SAM Alexander rode through town last week on a mission to encourage local students to consider a career in rural medicine.
A medical student himself, he said he almost flunked high school and had to take a longer route to medical school, and this wasn’t necessarily a bad thing.
His choice of riding the Bicentennial Trail to promote his cause may also be considered taking the long road, especially given he doesn’t come from a horse-riding background. In fact he bought his first horse only last year.
“At the age of 10 I attended a horse-riding camp, the first time I’d been on a horse,” Sam said.
“I came home saying, ‘Daddy, Daddy, I want a horse’, and he got me a dirt bike. He figured if I didn’t feed it and didn’t look after it, it would still have some resale value.”
Despite that setback, Sam reignited his love of horses much later when he joined a riding club, looking for a distraction from what he called the claustrophobic plastic nature of the Gold Coast where he was attending Bond University. He then sought out another riding club when attending university in Tasmania, before buying Marda, a six-year-old mare, last year.
He was half-way through his first year of medical school at Monash University when he decided on the trek. To help carry the load, four weeks before his departure he bought two unbroken six-year-old geldings off a man on the Mornington Peninsula, who allowed him to observe his horse-breaking techniques for two weeks before Sam turned his attention to his new purchases.

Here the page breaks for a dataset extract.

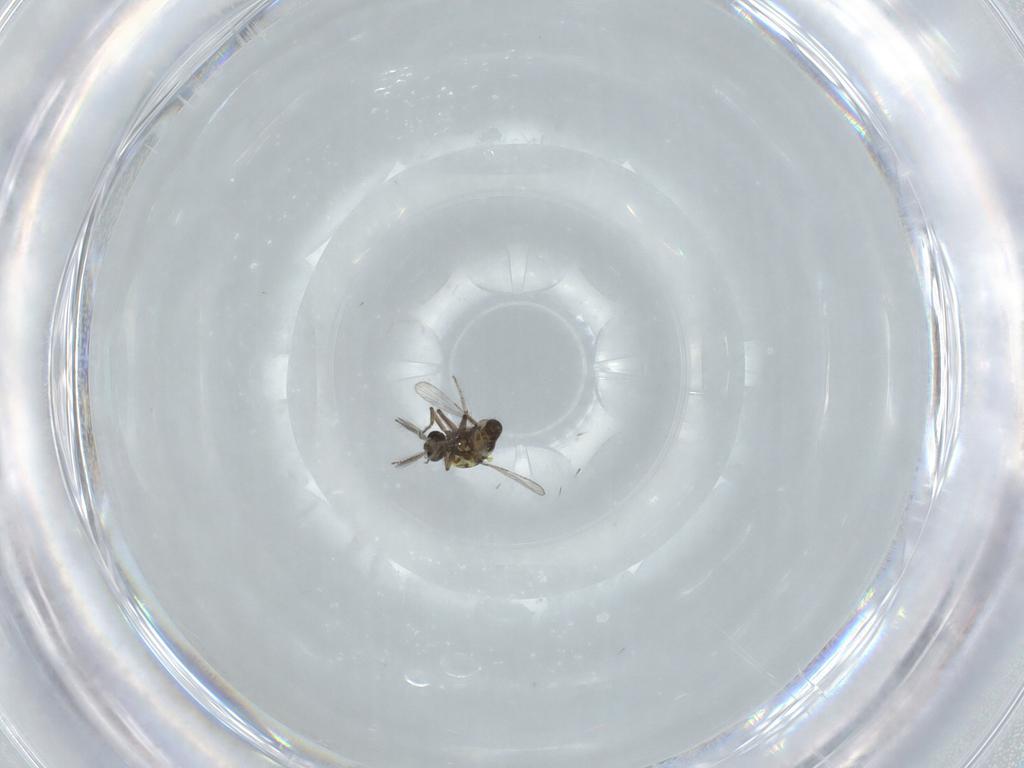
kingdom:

“It was a very steep learning curve, for all of us,” he said.
He found the early sections through the Victorian Alps hard going, “but it’s going really well now.”
His mother is accompanying him by vehicle on the Lithgow to Toowoomba segment, giving the horses a break from carrying the heavy rugs and supplies needed for the colder months. Sam expects he won’t be able to complete the full 5,330 kilometres of the trail as he has to get back for the start of the new school year, but hopes to get as far north as possible.
He was very saddle-sore to start with, but daily use of those same muscles has sorted that out. He said spending so much time with his horses means he can read every ear flick. He said he can’t say he’s loved every foot of the trail, and there have been good days and bad.
“When it’s cold and raining, I want to chuck it in. When the sun’s shining as I ride through amazing scenery, I don’t want to get off the horse.”
He’s fundraising for the Royal Flying Doctor Service along the way, as well as visiting schools to encourage more students into a career in rural health.
“There’s a shortage of doctors, nurses and allied staff,” he said.
“Research shows that most students in these disciplines are from city-based areas, and that they go back to them.”
Sam feels that part of the solution is to get country kids into these degrees, so that they will bring their skills back to rural areas.
“I almost failed high school, so I’m proof that anyone can do it.”
He said undertaking other degrees as a stepping stone to a medical degree has its advantages.
“You need that maturity when you’re faced with life and death decisions.”
He aims to give high school students the benefits of his own experience, advising them in their subject choices and preparing them for what can be a daunting selection process.
His own goal is to be a paediatric surgeon in a rural area, and nine more years of study should see him attain that.
“I plan to be one of those old 80 years plus doctors still plodding around in the local community, somewhere in the bush,” he said.